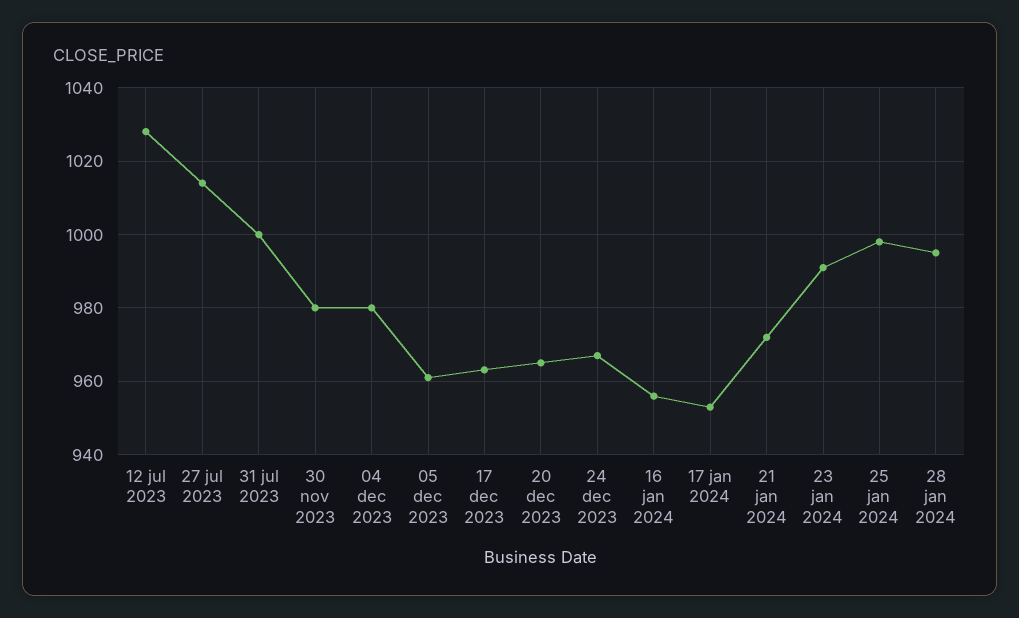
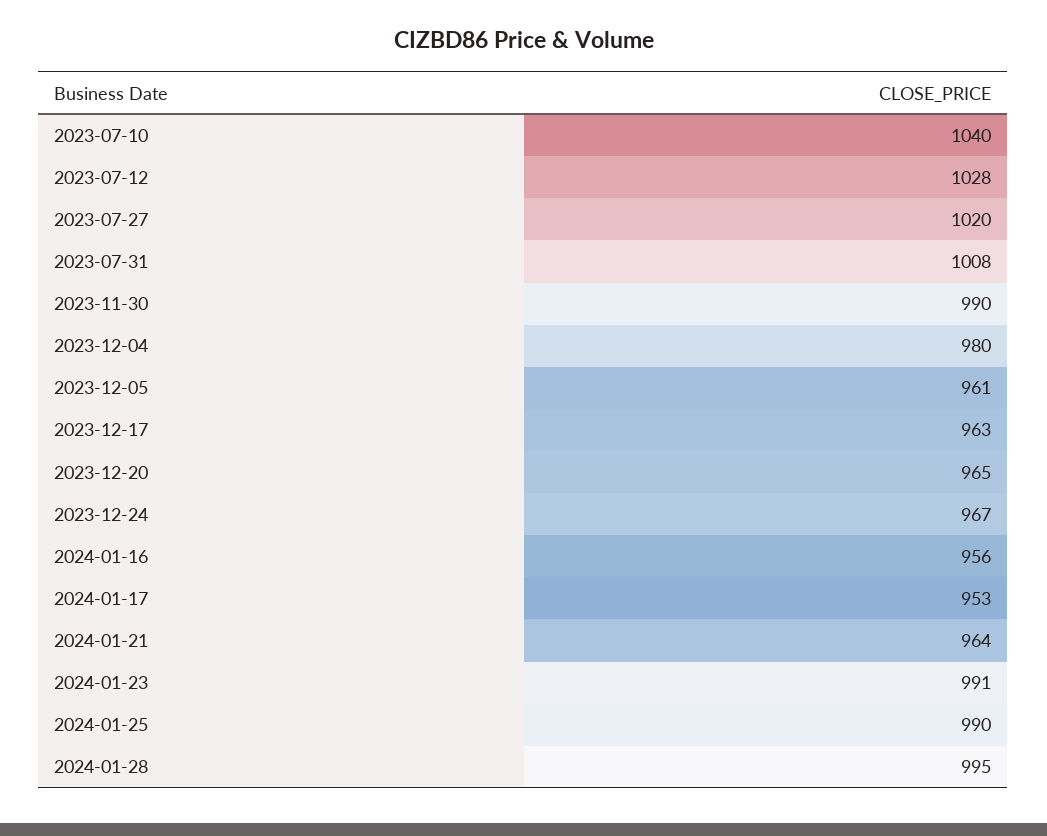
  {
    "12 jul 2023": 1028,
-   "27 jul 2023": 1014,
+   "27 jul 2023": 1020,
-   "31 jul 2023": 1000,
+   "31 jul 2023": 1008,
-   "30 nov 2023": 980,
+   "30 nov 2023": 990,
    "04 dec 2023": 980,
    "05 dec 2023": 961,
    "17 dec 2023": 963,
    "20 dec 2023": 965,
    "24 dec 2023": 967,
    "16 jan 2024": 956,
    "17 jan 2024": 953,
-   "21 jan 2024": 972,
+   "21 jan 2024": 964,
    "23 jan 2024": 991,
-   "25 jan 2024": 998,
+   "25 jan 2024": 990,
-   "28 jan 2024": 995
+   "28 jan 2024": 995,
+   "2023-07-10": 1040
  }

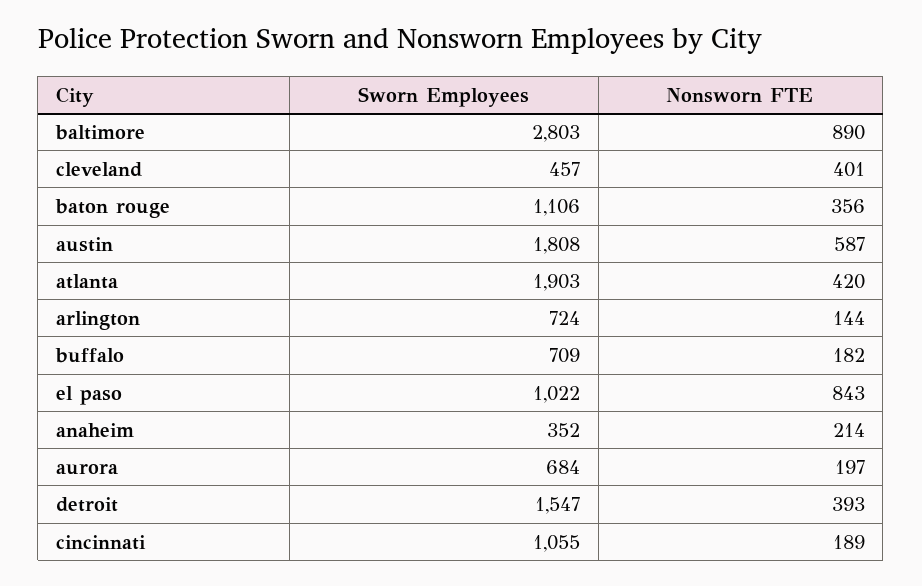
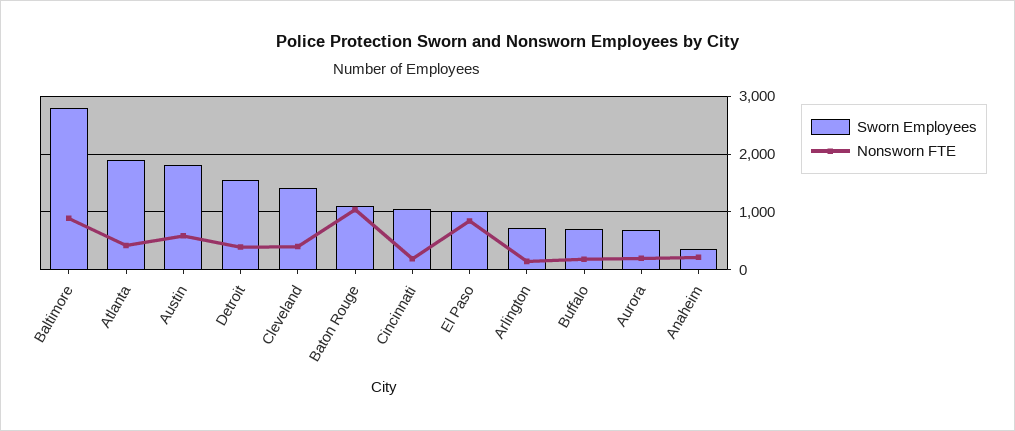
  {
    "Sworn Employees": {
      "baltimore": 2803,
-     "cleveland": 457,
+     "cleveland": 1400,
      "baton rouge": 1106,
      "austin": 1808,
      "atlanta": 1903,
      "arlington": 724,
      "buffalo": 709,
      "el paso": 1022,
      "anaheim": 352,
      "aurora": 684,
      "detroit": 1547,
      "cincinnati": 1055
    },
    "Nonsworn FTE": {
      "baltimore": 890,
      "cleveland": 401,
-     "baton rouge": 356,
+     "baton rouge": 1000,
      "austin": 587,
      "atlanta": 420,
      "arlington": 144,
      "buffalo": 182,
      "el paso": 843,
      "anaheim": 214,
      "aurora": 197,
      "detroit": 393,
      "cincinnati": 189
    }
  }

------------------------------------------------------------

### Task statement
Your task is to return the entries above exactly, with no pictures.

### Exercise result
  {
    "12 jul 2023": 1028,
-   "27 jul 2023": 1014,
+   "27 jul 2023": 1020,
-   "31 jul 2023": 1000,
+   "31 jul 2023": 1008,
-   "30 nov 2023": 980,
+   "30 nov 2023": 990,
    "04 dec 2023": 980,
    "05 dec 2023": 961,
    "17 dec 2023": 963,
    "20 dec 2023": 965,
    "24 dec 2023": 967,
    "16 jan 2024": 956,
    "17 jan 2024": 953,
-   "21 jan 2024": 972,
+   "21 jan 2024": 964,
    "23 jan 2024": 991,
-   "25 jan 2024": 998,
+   "25 jan 2024": 990,
-   "28 jan 2024": 995
+   "28 jan 2024": 995,
+   "2023-07-10": 1040
  }

  {
    "Sworn Employees": {
      "baltimore": 2803,
-     "cleveland": 457,
+     "cleveland": 1400,
      "baton rouge": 1106,
      "austin": 1808,
      "atlanta": 1903,
      "arlington": 724,
      "buffalo": 709,
      "el paso": 1022,
      "anaheim": 352,
      "aurora": 684,
      "detroit": 1547,
      "cincinnati": 1055
    },
    "Nonsworn FTE": {
      "baltimore": 890,
      "cleveland": 401,
-     "baton rouge": 356,
+     "baton rouge": 1000,
      "austin": 587,
      "atlanta": 420,
      "arlington": 144,
      "buffalo": 182,
      "el paso": 843,
      "anaheim": 214,
      "aurora": 197,
      "detroit": 393,
      "cincinnati": 189
    }
  }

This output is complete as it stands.